- Work to complete: Begin your copy at the line that holds "Yearly Change, 1990: 400000 -> 1000000" and carry it through the final line of the data, writing out each line exactly and omitting pictures.

- Edit difference data:

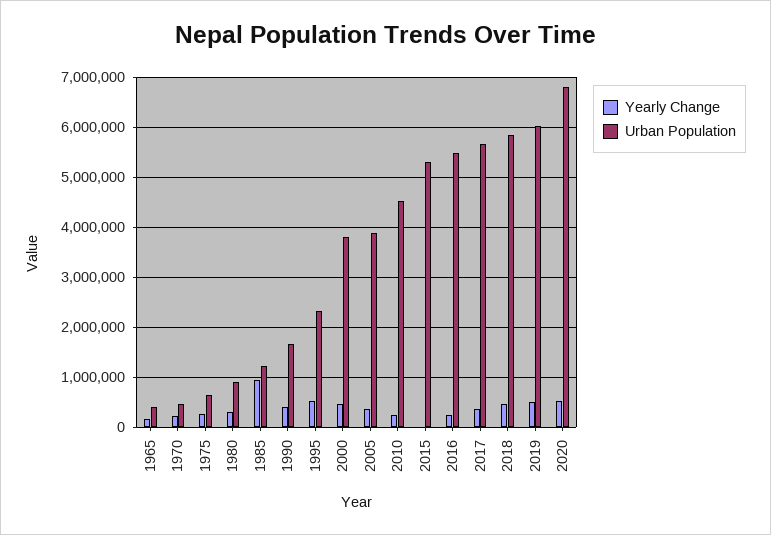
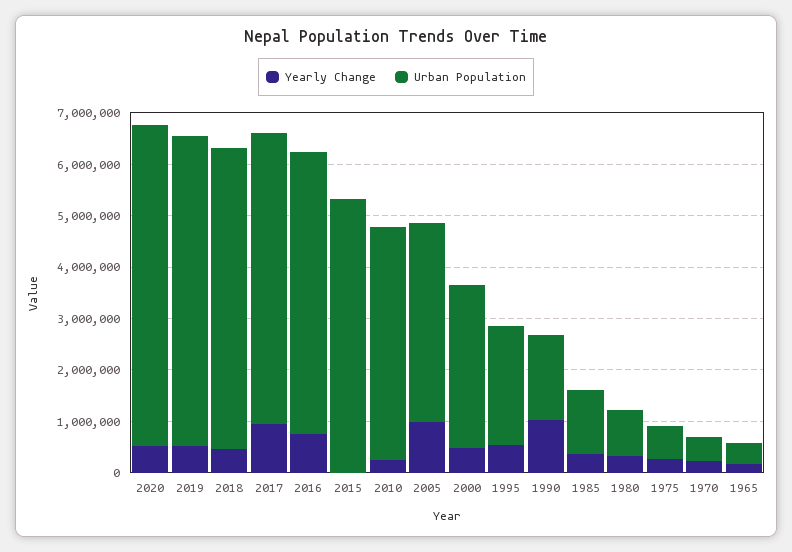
Yearly Change, 1985: 1000000 -> 400000
Yearly Change, 1990: 400000 -> 1000000
Urban Population, 2000: 3800000 -> 3200000
Yearly Change, 2005: 400000 -> 1000000
Yearly Change, 2016: 200000 -> 800000
Yearly Change, 2017: 400000 -> 1000000
Urban Population, 2020: 6800000 -> 6200000

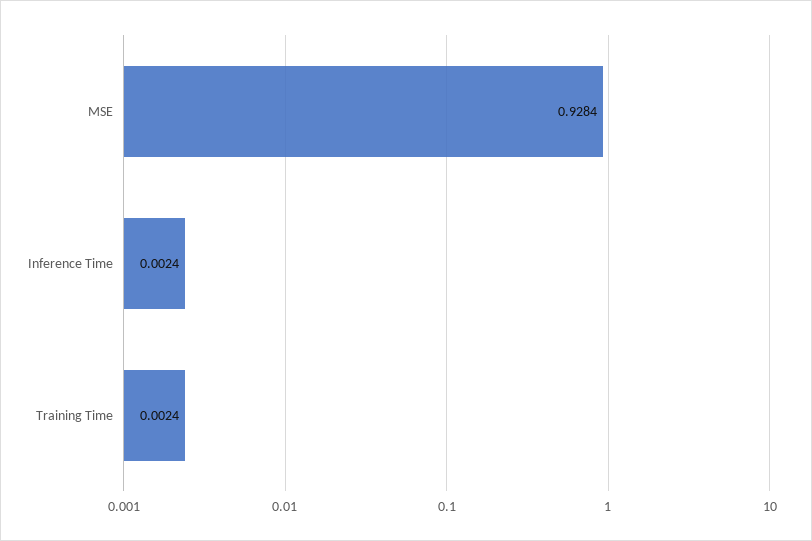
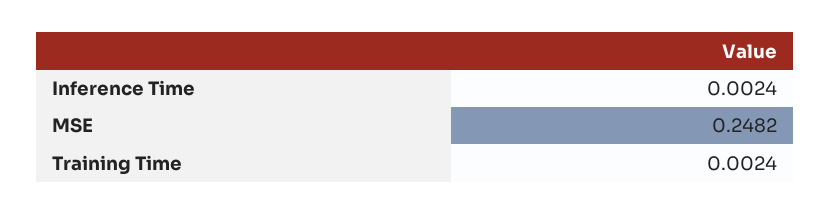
MSE: 0.9284 -> 0.2482

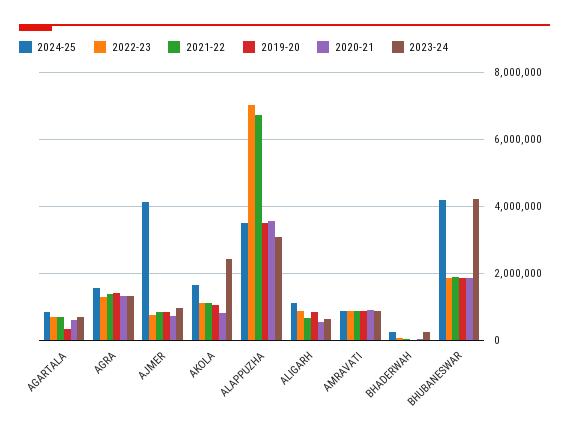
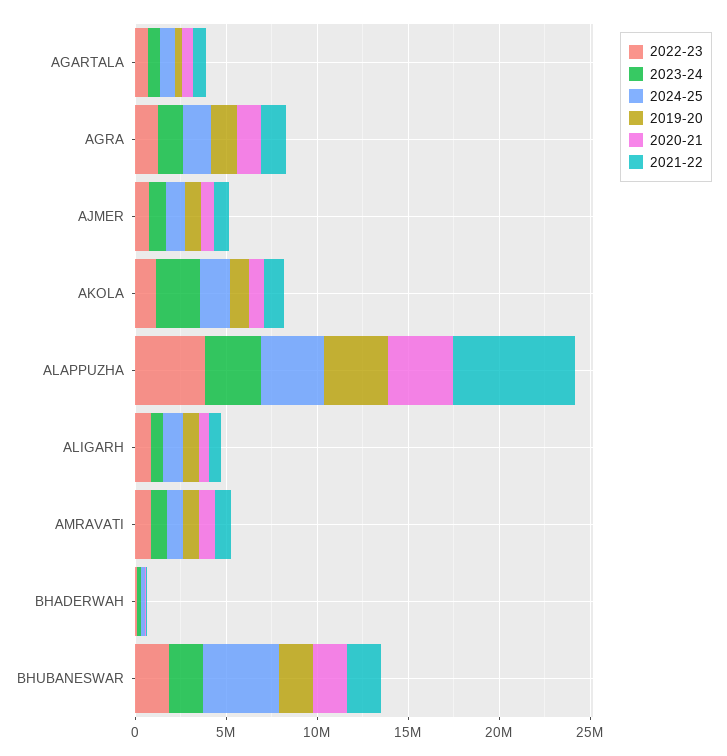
2024-25, AJMER: 4200000 -> 1000000
2022-23, ALAPPUZHA: 7000000 -> 4000000
2023-24, BHUBANESWAR: 4200000 -> 2000000

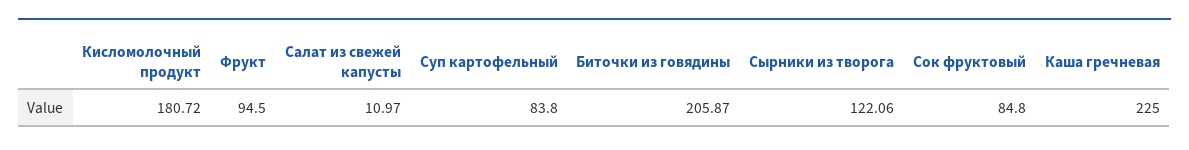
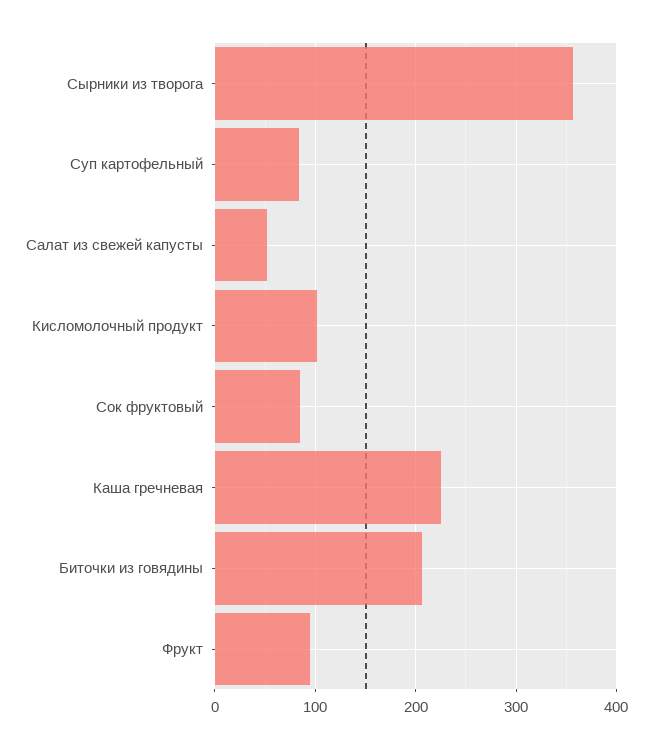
Кисломолочный продукт: 180.72 -> 100
Салат из свежей капусты: 10.97 -> 50
Сырники из творога: 122.06 -> 360

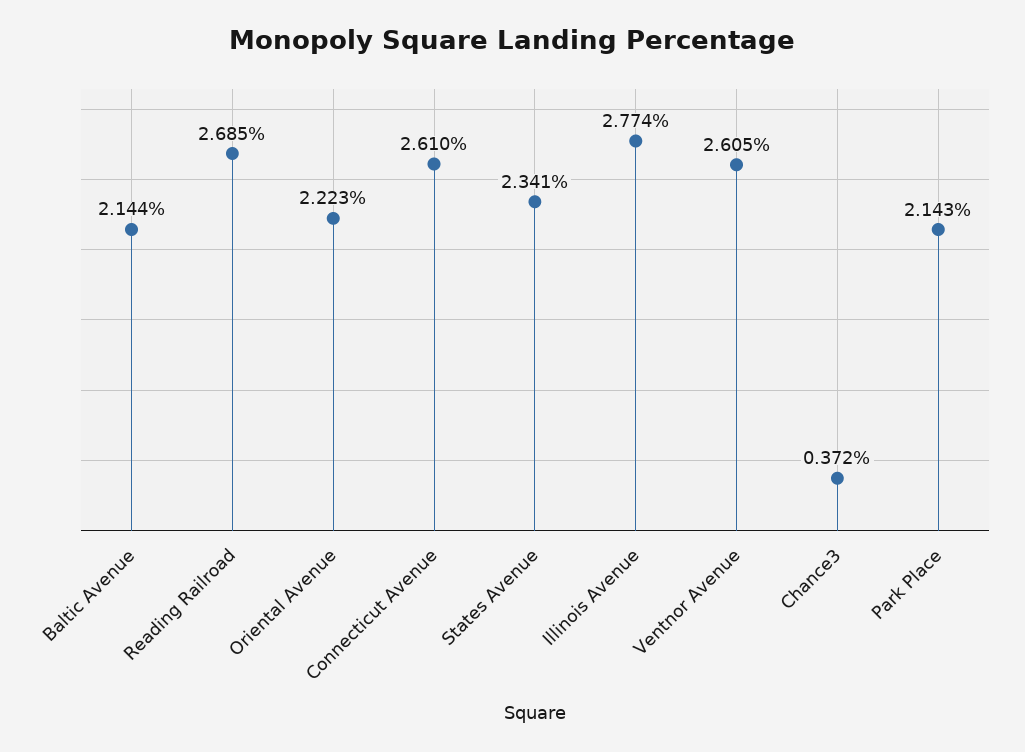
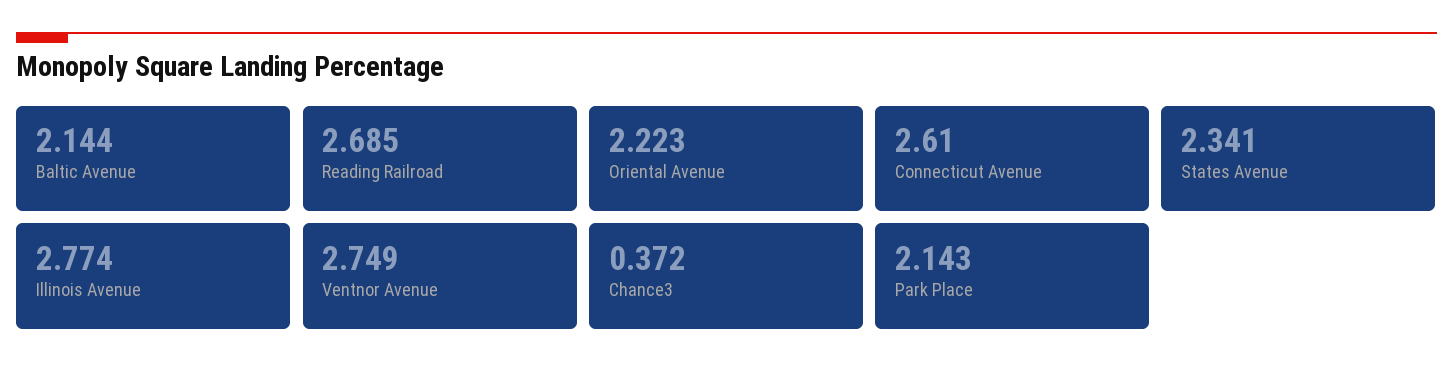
Ventnor Avenue: 2.605 -> 2.749

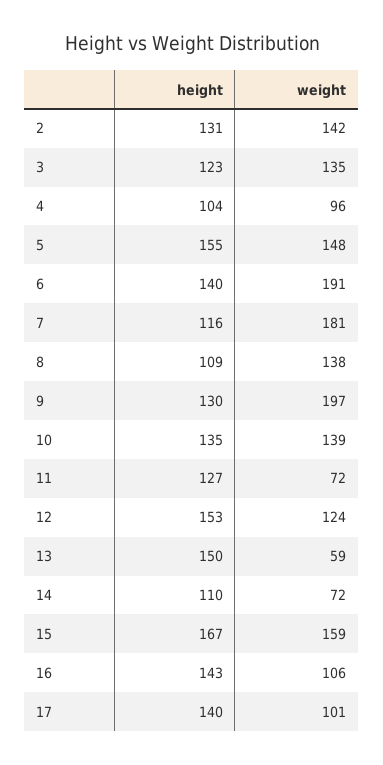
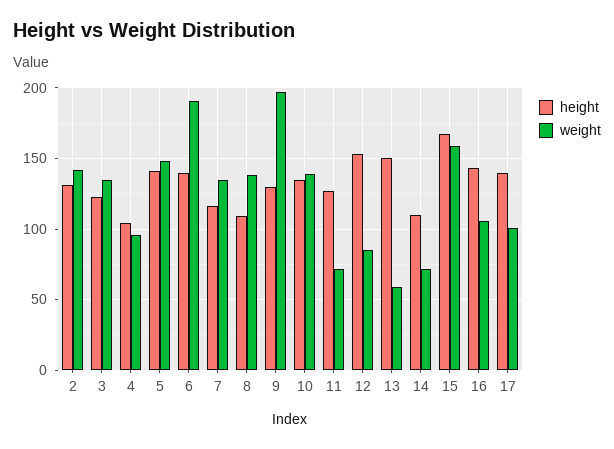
height, 5: 155 -> 140
weight, 7: 181 -> 135
weight, 12: 124 -> 85

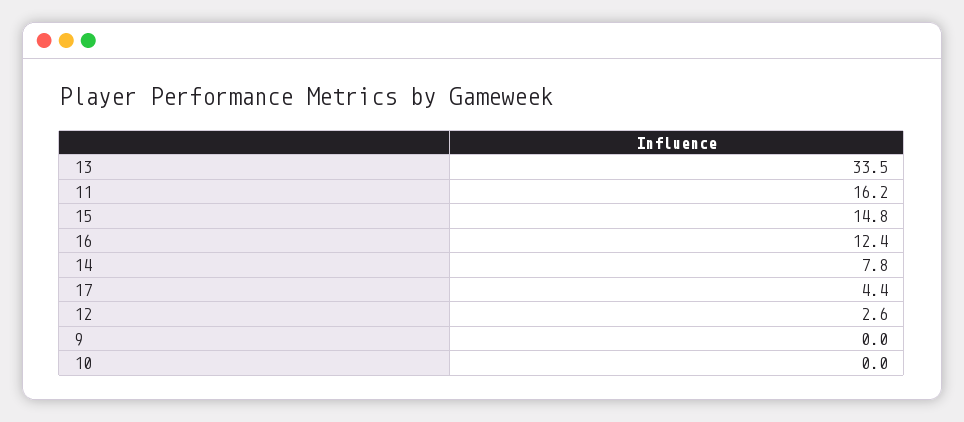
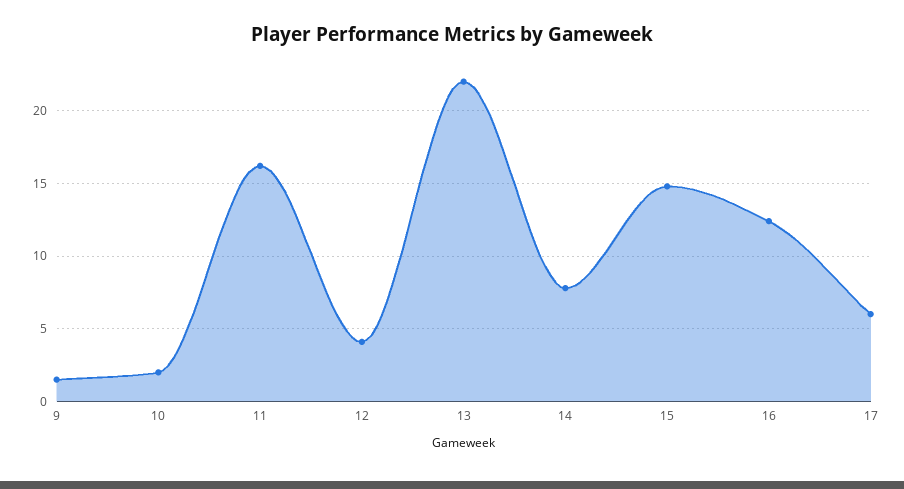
13: 33.5 -> 22
17: 4.4 -> 6
12: 2.6 -> 4
9: 0 -> 1.5
10: 0 -> 2

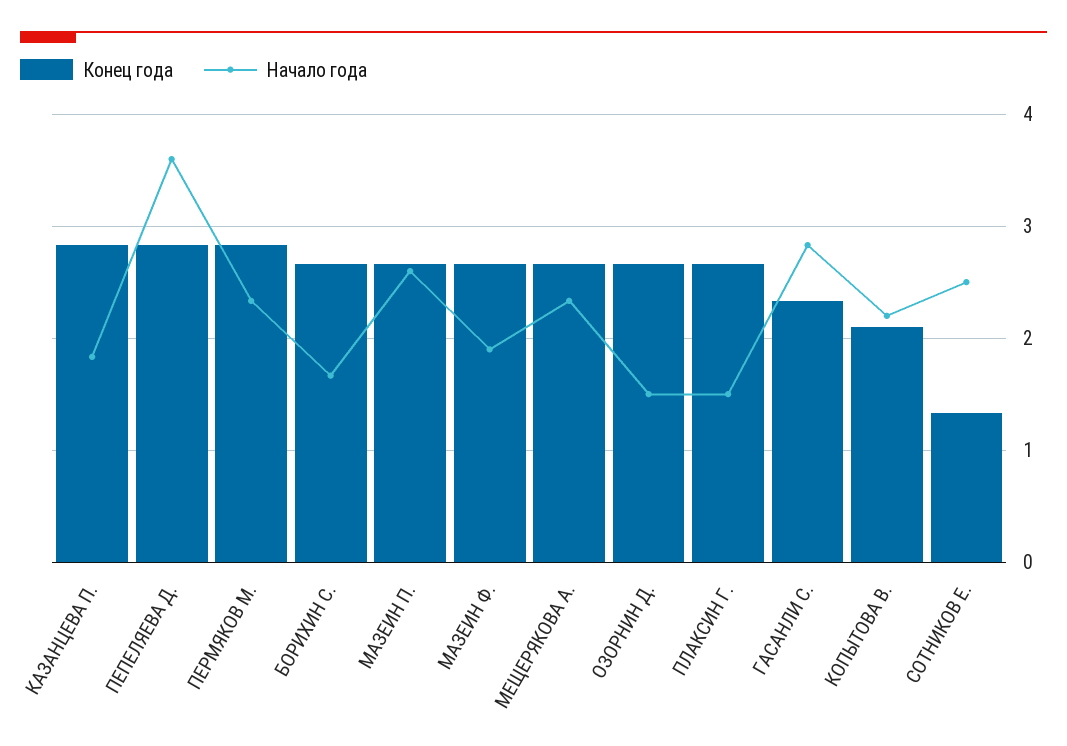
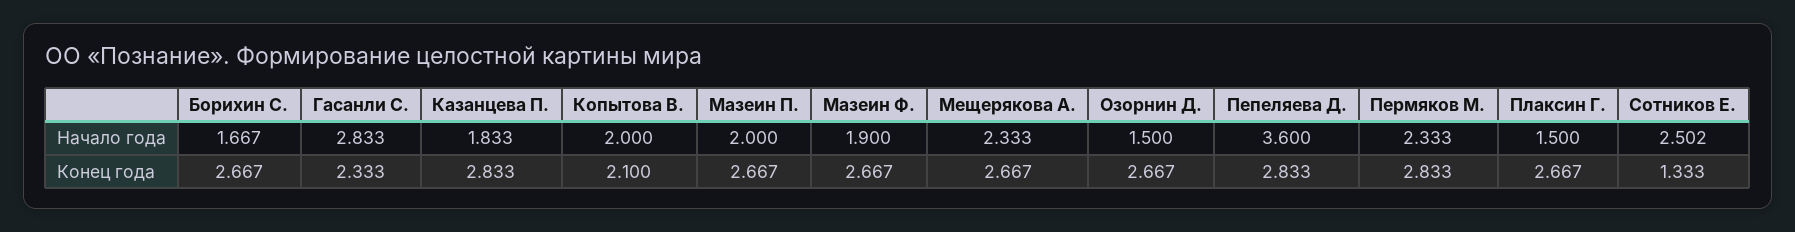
Начало года, МАЗЕИН П.: 2.6 -> 2
Начало года, КОПЫТОВА В.: 2.2 -> 2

- Result for this task:
Yearly Change, 1990: 400000 -> 1000000
Urban Population, 2000: 3800000 -> 3200000
Yearly Change, 2005: 400000 -> 1000000
Yearly Change, 2016: 200000 -> 800000
Yearly Change, 2017: 400000 -> 1000000
Urban Population, 2020: 6800000 -> 6200000

MSE: 0.9284 -> 0.2482

2024-25, AJMER: 4200000 -> 1000000
2022-23, ALAPPUZHA: 7000000 -> 4000000
2023-24, BHUBANESWAR: 4200000 -> 2000000

Кисломолочный продукт: 180.72 -> 100
Салат из свежей капусты: 10.97 -> 50
Сырники из творога: 122.06 -> 360

Ventnor Avenue: 2.605 -> 2.749

height, 5: 155 -> 140
weight, 7: 181 -> 135
weight, 12: 124 -> 85

13: 33.5 -> 22
17: 4.4 -> 6
12: 2.6 -> 4
9: 0 -> 1.5
10: 0 -> 2

Начало года, МАЗЕИН П.: 2.6 -> 2
Начало года, КОПЫТОВА В.: 2.2 -> 2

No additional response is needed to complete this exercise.